** Exercise details **
Only a number is wanted here: the number of lines of the data that include "good".

** Dataset excerpts **
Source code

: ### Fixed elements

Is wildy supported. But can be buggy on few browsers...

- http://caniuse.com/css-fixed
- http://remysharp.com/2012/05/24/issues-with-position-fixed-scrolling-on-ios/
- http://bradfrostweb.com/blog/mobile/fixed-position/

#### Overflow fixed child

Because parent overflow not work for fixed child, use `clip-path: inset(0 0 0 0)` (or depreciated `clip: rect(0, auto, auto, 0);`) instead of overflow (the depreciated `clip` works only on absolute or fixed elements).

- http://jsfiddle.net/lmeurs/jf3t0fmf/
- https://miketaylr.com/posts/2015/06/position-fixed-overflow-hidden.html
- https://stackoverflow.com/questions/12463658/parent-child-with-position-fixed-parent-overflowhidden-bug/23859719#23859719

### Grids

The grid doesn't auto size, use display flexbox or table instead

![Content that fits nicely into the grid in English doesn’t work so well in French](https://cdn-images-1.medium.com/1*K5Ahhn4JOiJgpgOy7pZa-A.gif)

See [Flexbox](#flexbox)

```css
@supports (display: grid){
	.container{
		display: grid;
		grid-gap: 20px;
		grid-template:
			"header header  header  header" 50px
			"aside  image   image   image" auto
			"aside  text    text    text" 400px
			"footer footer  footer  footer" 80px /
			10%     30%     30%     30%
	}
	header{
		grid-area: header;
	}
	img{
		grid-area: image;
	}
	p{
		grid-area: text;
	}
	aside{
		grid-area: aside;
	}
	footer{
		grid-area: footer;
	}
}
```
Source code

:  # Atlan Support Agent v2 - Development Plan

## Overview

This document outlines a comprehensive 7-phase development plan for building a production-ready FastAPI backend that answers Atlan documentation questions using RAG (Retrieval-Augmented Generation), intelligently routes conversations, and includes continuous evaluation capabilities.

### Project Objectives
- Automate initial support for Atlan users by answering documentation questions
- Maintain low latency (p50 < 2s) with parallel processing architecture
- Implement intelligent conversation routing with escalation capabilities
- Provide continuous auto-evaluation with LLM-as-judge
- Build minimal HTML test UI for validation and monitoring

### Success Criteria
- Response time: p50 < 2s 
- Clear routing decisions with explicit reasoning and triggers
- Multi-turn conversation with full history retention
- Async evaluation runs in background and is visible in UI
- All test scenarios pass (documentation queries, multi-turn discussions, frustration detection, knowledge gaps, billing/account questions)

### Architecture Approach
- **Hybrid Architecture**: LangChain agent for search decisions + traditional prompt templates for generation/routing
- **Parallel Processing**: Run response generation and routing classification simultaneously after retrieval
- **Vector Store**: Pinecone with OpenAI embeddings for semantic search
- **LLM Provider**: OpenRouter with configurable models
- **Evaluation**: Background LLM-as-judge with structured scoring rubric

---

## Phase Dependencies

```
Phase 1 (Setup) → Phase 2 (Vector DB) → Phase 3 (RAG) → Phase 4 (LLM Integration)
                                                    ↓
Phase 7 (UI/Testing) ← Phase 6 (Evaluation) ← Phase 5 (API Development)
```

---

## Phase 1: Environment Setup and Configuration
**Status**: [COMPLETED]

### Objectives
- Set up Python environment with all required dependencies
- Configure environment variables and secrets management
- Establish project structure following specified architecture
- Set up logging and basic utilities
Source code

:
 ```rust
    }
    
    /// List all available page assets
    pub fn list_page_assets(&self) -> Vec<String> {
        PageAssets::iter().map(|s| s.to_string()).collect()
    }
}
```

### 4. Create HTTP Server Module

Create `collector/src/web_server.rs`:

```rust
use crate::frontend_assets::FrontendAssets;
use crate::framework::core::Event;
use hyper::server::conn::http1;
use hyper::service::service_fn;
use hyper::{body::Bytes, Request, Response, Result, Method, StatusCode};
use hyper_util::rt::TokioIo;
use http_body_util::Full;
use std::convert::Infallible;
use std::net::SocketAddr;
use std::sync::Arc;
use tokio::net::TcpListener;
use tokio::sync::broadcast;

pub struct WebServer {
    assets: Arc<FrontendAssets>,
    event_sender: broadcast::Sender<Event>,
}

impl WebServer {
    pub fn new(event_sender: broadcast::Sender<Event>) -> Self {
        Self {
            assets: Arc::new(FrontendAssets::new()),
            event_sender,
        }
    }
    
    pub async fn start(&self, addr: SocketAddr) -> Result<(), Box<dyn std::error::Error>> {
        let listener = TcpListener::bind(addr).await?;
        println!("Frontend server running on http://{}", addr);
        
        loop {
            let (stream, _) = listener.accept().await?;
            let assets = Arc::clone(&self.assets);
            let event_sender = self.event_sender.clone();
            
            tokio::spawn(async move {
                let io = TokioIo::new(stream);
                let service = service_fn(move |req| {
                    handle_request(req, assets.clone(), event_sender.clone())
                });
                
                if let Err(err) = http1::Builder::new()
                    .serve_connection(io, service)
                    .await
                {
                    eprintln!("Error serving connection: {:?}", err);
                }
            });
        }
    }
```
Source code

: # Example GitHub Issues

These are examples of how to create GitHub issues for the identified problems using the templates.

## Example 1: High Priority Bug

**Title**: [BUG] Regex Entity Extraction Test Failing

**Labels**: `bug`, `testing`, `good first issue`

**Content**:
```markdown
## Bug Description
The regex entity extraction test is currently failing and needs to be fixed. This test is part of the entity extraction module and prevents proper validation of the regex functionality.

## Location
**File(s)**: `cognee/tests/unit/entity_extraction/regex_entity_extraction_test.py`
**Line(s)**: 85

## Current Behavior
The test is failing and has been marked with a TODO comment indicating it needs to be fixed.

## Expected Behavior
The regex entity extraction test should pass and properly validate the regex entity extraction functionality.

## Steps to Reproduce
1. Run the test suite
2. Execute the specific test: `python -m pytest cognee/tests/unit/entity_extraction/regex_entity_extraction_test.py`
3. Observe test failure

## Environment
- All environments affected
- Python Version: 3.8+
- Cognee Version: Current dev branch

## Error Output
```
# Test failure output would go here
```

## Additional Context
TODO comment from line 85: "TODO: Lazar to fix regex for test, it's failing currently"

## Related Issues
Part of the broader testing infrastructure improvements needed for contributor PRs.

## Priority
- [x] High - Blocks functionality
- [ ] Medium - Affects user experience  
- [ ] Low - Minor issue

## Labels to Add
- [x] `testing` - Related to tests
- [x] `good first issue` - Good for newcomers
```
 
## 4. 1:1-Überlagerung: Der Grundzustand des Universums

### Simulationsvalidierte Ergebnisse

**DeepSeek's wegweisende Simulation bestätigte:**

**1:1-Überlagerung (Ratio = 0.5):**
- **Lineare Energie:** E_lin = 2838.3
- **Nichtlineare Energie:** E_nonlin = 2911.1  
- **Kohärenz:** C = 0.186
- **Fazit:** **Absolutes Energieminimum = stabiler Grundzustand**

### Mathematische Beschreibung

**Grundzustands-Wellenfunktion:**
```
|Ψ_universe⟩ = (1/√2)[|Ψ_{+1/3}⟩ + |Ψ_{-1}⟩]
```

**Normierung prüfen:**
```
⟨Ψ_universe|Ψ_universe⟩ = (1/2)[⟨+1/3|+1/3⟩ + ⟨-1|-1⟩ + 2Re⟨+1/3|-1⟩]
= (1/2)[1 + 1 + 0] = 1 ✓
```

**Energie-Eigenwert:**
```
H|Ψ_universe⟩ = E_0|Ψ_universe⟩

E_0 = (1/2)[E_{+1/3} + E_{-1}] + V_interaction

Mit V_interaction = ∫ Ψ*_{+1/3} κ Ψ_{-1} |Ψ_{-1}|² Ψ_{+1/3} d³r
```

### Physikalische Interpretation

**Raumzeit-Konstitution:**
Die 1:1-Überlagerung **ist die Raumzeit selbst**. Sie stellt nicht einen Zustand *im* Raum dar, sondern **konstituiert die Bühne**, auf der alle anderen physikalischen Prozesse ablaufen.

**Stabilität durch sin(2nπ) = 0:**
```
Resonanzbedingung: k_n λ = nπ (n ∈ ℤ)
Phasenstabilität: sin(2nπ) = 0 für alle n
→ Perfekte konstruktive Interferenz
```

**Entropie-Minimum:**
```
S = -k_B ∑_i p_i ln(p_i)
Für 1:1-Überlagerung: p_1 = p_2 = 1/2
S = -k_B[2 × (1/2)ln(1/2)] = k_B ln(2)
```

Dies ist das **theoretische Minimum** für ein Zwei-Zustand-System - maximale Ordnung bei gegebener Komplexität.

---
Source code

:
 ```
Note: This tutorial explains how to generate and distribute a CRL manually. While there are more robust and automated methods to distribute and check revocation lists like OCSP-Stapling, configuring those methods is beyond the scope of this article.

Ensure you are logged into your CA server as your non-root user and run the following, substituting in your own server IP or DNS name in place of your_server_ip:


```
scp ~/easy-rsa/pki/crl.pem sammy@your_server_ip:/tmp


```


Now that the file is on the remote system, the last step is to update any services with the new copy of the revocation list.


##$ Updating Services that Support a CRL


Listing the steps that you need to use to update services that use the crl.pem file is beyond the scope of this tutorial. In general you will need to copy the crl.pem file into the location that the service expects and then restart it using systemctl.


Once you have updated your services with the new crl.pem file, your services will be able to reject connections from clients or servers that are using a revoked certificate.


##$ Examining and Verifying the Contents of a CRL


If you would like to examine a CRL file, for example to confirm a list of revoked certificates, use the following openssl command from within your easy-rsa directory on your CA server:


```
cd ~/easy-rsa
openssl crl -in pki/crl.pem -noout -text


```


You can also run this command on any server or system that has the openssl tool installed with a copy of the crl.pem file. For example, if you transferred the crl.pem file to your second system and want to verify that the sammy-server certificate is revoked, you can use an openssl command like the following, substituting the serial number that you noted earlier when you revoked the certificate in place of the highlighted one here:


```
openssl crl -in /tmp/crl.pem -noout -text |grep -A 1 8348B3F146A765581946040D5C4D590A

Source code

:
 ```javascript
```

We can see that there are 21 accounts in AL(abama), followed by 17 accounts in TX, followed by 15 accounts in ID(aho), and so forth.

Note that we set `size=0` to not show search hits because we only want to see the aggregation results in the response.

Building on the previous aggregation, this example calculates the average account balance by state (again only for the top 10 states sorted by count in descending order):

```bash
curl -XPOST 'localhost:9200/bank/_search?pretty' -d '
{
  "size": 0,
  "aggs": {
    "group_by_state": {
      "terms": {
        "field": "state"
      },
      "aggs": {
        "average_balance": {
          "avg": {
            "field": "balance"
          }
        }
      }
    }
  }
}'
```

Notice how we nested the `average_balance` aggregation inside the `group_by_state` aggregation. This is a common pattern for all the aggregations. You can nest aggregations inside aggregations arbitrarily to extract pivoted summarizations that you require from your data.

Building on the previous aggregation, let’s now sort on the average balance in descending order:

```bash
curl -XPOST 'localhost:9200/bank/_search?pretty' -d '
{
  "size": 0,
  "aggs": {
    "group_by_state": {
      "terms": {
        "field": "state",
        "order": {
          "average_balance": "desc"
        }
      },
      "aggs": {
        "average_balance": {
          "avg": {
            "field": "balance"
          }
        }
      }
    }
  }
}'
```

** Exercise output **
2